WSJ article from 2 days ago pointed out how Samsung was the #1 smart phone maker in China 5 years ago. However, today they have less than 1% market share. What? The factors were some kind of national pride/anti Korean wave, and also some really bad PR from the time Samsung’s batteries exploded. The point overall is that any company can very quickly change from a market leader to also-ran.
Apple is in a better position than Samsung was, since their software platform is not completely generic and they have better brand recognition in general. However, both of these advantages are tenuous. China’s users use mostly shared platform apps, and a wave of anti-US sentiment could quickly erode Apple’s brand desirability. I don’t know how useful valuation metrics are to Apple when their sales projections, and therefore their valuation model inputs, can suddenly drop 10% like they did last week.
I’m not saying China is the only important market to Apple or the company’s only potential location for future growth. This country was, however, central to Apple’s original growth plan. China currently provides 20% of Apple’s revenue. I’m sure Apple planned for this to be 40% or more at some point in the future.
I am not an expert in fundamental analysis. So maybe I’m wrong, but lots of people are getting concerned about Apple’s business prospects for these reasons.
Regarding “returning cash to shareholders”, Apple used to be a hoarder, but is now starting to aggressively reduce their cash balance. Last year, they had like $250 billion - now they have like $135 billion, and Tim Cook just said he wants to bring it to near zero. They’re just using the cash to buy back shares, rather than issue dividends. Once Apple is “cash neutral”, I don’t know what the implications will be in terms of capital buffering or other things, if any.
I’m only 24, and don’t know where I can buy stocks or short them. Do I need to buy them from certain companies? Or financial apps like Robinhood? And how can I start building my performance history (want to start with my own money)?
Black Swan why would you be bullish on basic materials and chemicals when there is a reasonable case that the global economies may be slowing/weakening? Have they been clobbered of late or otherwise undervalued.
Yeah most of those names are down bigly YTD, many of them down >20%, some well over 30% down. Supply for the most part is rational, plants are all refurbished and running at low cost reliably and cash flows are solid.

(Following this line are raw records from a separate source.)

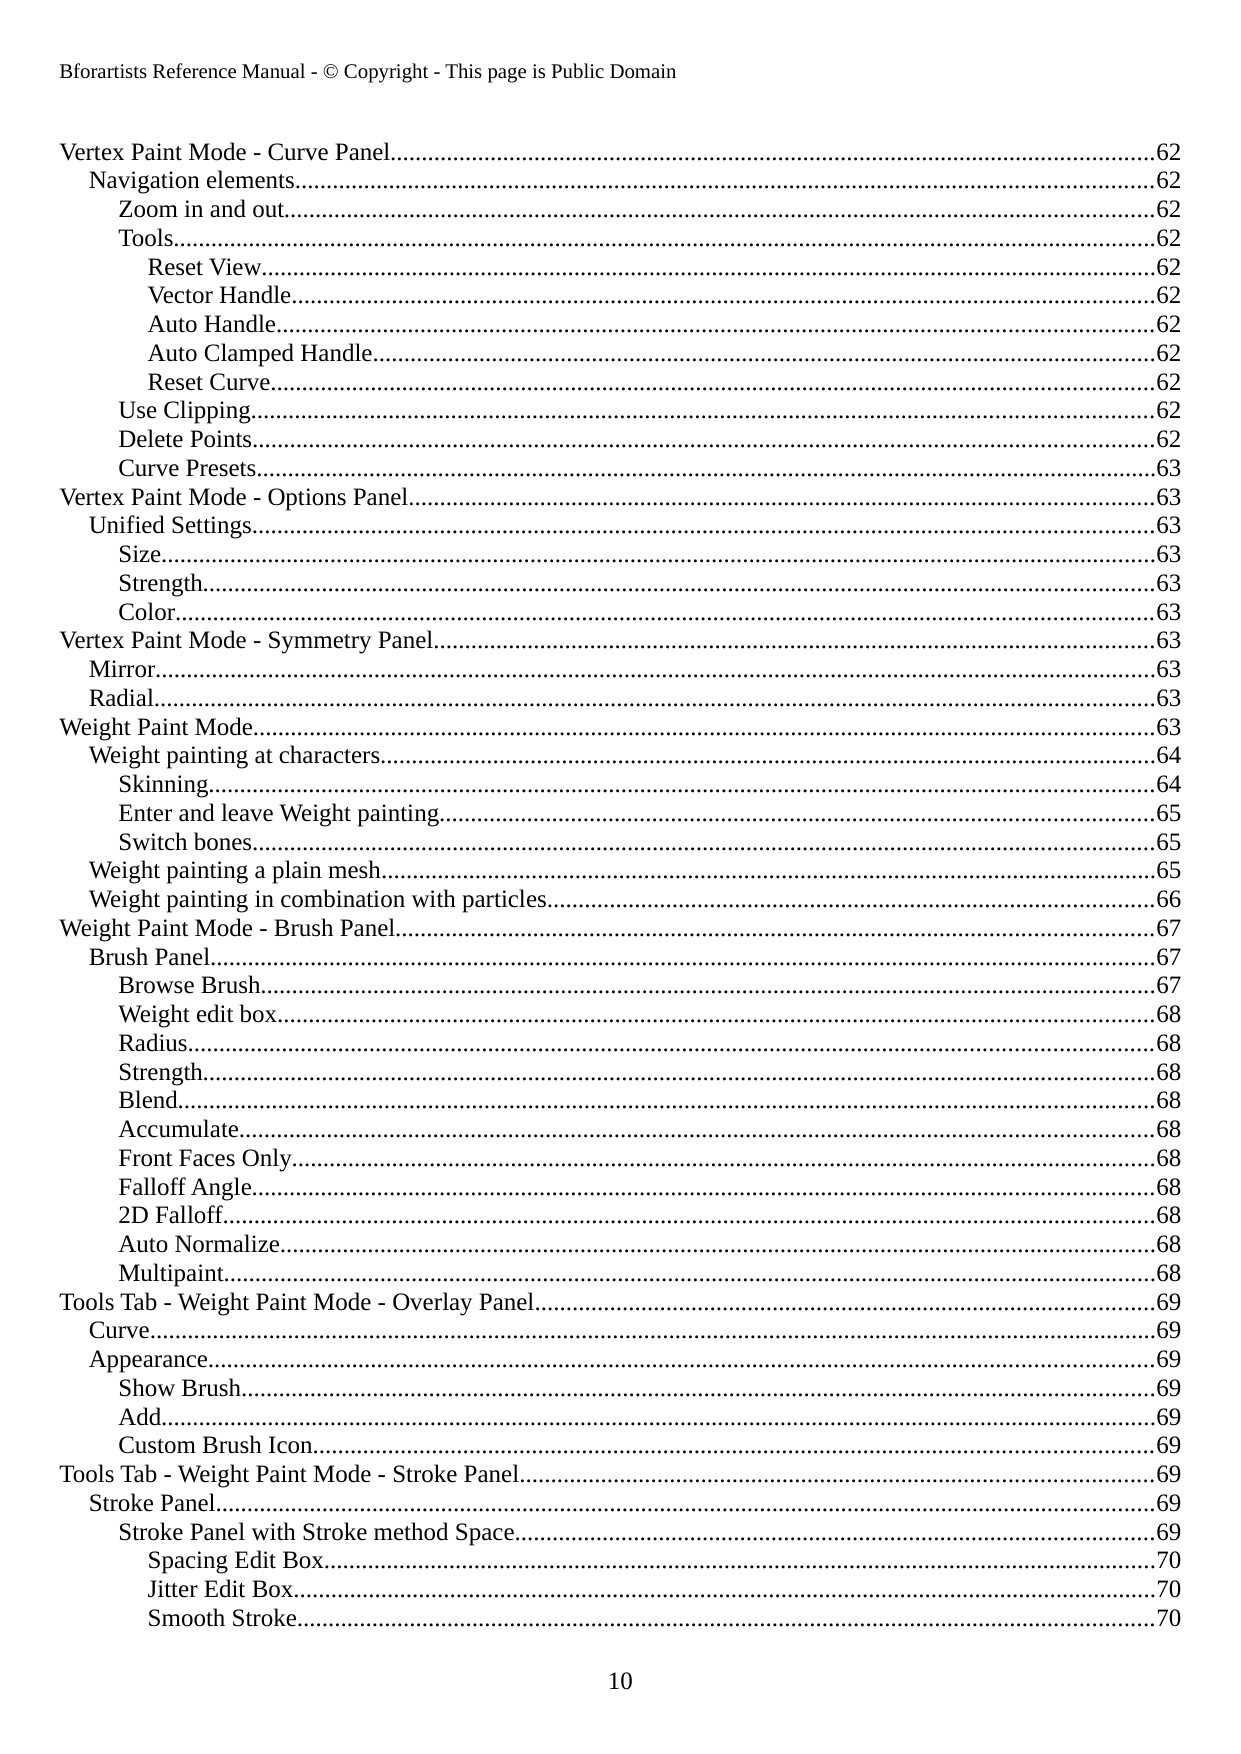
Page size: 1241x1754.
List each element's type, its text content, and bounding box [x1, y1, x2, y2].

text Auto Normalize 68 [118, 1229, 1181, 1258]
text Vertex Paint Mode - Symmetry Panel 63 [59, 625, 1181, 654]
text Reset View 62 [147, 252, 1181, 280]
text Appearance 69 [88, 1344, 1181, 1373]
text Weight painting at characters 64 [88, 740, 1181, 769]
text Spacing Edit Box 70 [147, 1545, 1181, 1574]
text Custom Brush Icon 69 [118, 1430, 1181, 1459]
text Browse Brush 67 [118, 970, 1181, 999]
text Size 63 [118, 539, 1181, 568]
text Reset Curve 62 [147, 367, 1181, 395]
text Enter and leave Weight painting 65 [118, 798, 1181, 827]
text Tools Tab - Weight Paint Mode - Stroke Panel 69 [59, 1459, 1181, 1488]
text Brush Panel 67 [88, 942, 1181, 970]
text Color 63 [118, 597, 1181, 625]
text Weight edit box 68 [118, 999, 1181, 1028]
text Stroke Panel with Stroke method Space 69 [118, 1517, 1181, 1545]
text Show Brush 69 [118, 1373, 1181, 1402]
text Unified Settings 63 [88, 510, 1181, 539]
text Radius 68 [118, 1028, 1181, 1057]
text 2D Falloff 68 [118, 1200, 1181, 1229]
text Weight painting in combination with particles 66 [88, 884, 1181, 913]
text Radial 63 [88, 683, 1181, 712]
text Weight Paint Mode - Brush Panel 67 [59, 913, 1181, 942]
text Curve Presets 63 [118, 453, 1181, 482]
text Add 69 [118, 1402, 1181, 1430]
text Stroke Panel 69 [88, 1488, 1181, 1517]
text Smooth Stroke 70 [147, 1603, 1181, 1632]
text Weight Paint Mode 63 [59, 712, 1181, 740]
text Vector Handle 62 [147, 280, 1181, 309]
text Zoom in and out 62 [118, 194, 1181, 223]
text Navigation elements 62 [88, 165, 1181, 194]
text Strength 63 [118, 568, 1181, 597]
text Use Clipping 62 [118, 395, 1181, 424]
text Multipaint 68 [118, 1258, 1181, 1287]
text Curve 69 [88, 1315, 1181, 1344]
text Blend 68 [118, 1085, 1181, 1114]
text Auto Handle 62 [147, 309, 1181, 338]
text Strength 68 [118, 1057, 1181, 1085]
text Mirror 63 [88, 654, 1181, 683]
text Tools Tab - Weight Paint Mode - Overlay Panel 69 [59, 1287, 1181, 1315]
text Vertex Paint Mode - Options Panel 63 [59, 482, 1181, 510]
text Switch bones 65 [118, 827, 1181, 855]
text Skinning 64 [118, 769, 1181, 798]
text Falloff Angle 68 [118, 1172, 1181, 1200]
text Accumulate 68 [118, 1114, 1181, 1143]
text Front Faces Only 68 [118, 1143, 1181, 1172]
text Tools 62 [118, 223, 1181, 252]
text Vertex Paint Mode - Curve Panel 62 [59, 137, 1181, 165]
text Weight painting a plain mesh 65 [88, 855, 1181, 884]
text Jitter Edit Box 70 [147, 1574, 1181, 1603]
text Auto Clamped Handle 62 [147, 338, 1181, 367]
text Delete Points 62 [118, 424, 1181, 453]
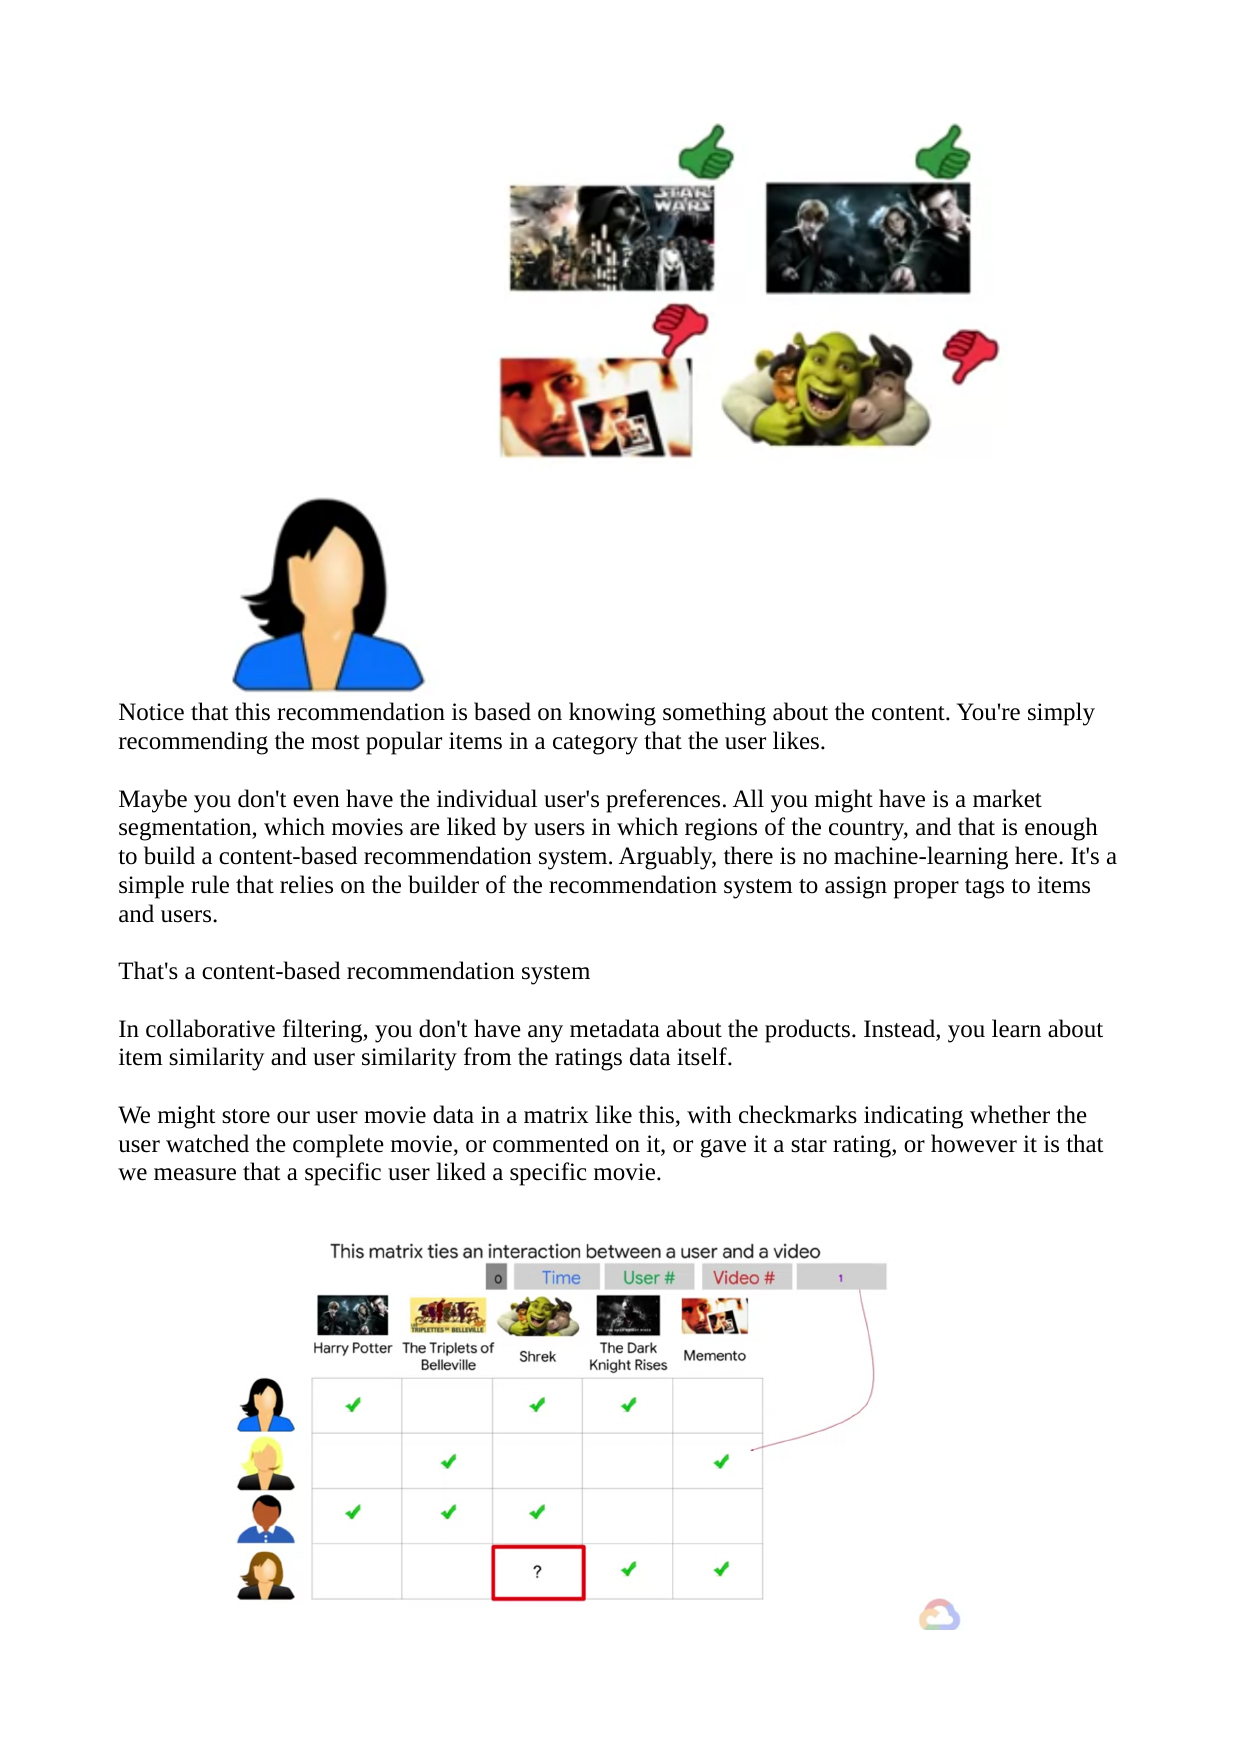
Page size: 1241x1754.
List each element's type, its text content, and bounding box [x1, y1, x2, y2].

Because of the basic materials meltdown during the last China scare in 2016, a lot of these guys cut their debt levels to extremely low levels, rationalized inefficient capacity and streamlined organizations, invested to improve plants to run lower cost and more reliably and now are under leveraged with good cash positions and still throwing off free cash flow yields >10% that has to go somewhere. M&A and expansion appetite remains minimal. All of the headlines have run ahead of the reality on the ground with good cash outflows and shareholder returns. The key is to buy quality names with good cost positions.